KARAWANG | CYBERNUSANTARA1.ID — Kepolisian Daerah Jawa Barat bersama Polres Karawang kembali menunjukkan kepeduliannya terhadap masyarakat terdampak banjir dengan menyediakan alat pengolahan air bersih berteknologi tinggi yang mampu menetralisasi air kotor menjadi air layak dan aman untuk dikonsumsi, Rabu (21/1/2026).
Bantuan tersebut disalurkan kepada warga terdampak banjir sebagai bagian dari upaya memenuhi kebutuhan dasar masyarakat di tengah kondisi darurat akibat bencana alam.

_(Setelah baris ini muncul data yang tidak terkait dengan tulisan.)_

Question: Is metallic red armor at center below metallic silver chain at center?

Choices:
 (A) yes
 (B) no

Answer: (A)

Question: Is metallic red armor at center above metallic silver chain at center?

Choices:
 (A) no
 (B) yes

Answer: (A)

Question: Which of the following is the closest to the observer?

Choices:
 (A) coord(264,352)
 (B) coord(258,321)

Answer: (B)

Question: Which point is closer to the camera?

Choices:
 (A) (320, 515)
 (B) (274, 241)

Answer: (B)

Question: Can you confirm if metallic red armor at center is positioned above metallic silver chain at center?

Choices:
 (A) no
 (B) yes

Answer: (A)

Kehadiran alat pengolahan air ini dinilai sangat membantu, mengingat keterbatasan akses air bersih yang dialami warga selama banjir melanda wilayah tersebut.

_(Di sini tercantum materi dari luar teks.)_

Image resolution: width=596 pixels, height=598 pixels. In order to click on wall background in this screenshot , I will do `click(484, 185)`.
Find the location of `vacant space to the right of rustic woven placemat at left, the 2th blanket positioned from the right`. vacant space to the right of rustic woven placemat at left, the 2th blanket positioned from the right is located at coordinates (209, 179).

Peralatan pengolahan air yang dikerahkan mampu menyaring dan menetralisasi air yang tercemar, sehingga dapat dimanfaatkan sebagai air bersih siap minum. Dengan teknologi tersebut, warga tidak lagi sepenuhnya bergantung pada pasokan air dari luar daerah.
Kabid Humas Polda Jawa Barat, Kombes Pol. Hendra Rochmawan, S.I.K., M.H., menegaskan bahwa Polda Jabar senantiasa berupaya hadir memberikan pelayanan terbaik bagi masyarakat, khususnya saat menghadapi bencana.

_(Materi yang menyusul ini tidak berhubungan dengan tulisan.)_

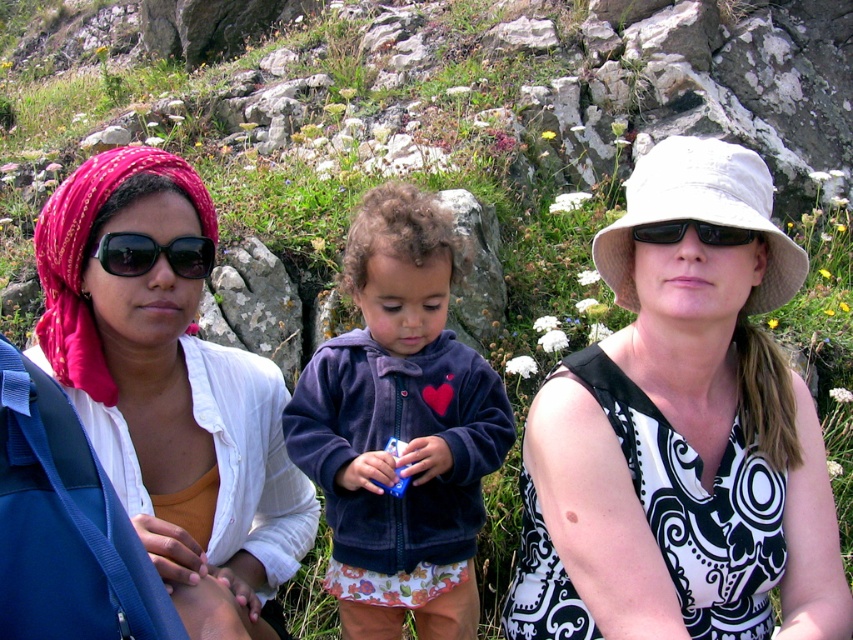
You are a photographer trying to capture a group photo of the two people in the scene. You need to ensure that both the matte pink headscarf at left and the black plastic sunglasses at right are visible in the frame. Based on their positions, which object should you focus on first to ensure both are in the shot?

The matte pink headscarf at left is below the black plastic sunglasses at right. To ensure both are visible, focus on the black plastic sunglasses at right first since it is higher up, allowing the lower positioned matte pink headscarf at left to naturally fall into the frame.

Based on the coordinates provided, which object is located at point (399, 428) in the image?

The point (399, 428) marks the location of the velvet purple jacket at center.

“Polda Jabar selalu mengupayakan yang terbaik untuk masyarakat. Kami hadir tidak hanya menjaga keamanan, tetapi juga membantu memenuhi kebutuhan dasar warga terdampak banjir, salah satunya dengan menyediakan alat pengolahan air bersih agar dapat langsung dimanfaatkan oleh masyarakat,” ujar Kombes Pol. Hendra.
Bantuan tersebut mendapat apresiasi dari masyarakat setempat. Kepala Sekolah Desa Karangligar II menyampaikan terima kasih atas perhatian dan bantuan tenaga serta peralatan yang telah diberikan oleh Polda Jawa Barat.
“Terima kasih kepada Polda Jabar atas bantuan tenaga dan alat yang telah dikerahkan untuk membantu masyarakat terdampak banjir di Desa Karangligar,” ujarnya.
Melalui langkah ini, Polda Jawa Barat berharap dapat meringankan beban masyarakat sekaligus membantu pemulihan kondisi warga pascabanjir. Polda Jabar menegaskan komitmennya untuk terus hadir dan bersinergi dengan masyarakat dalam setiap situasi, khususnya saat terjadi bencana alam.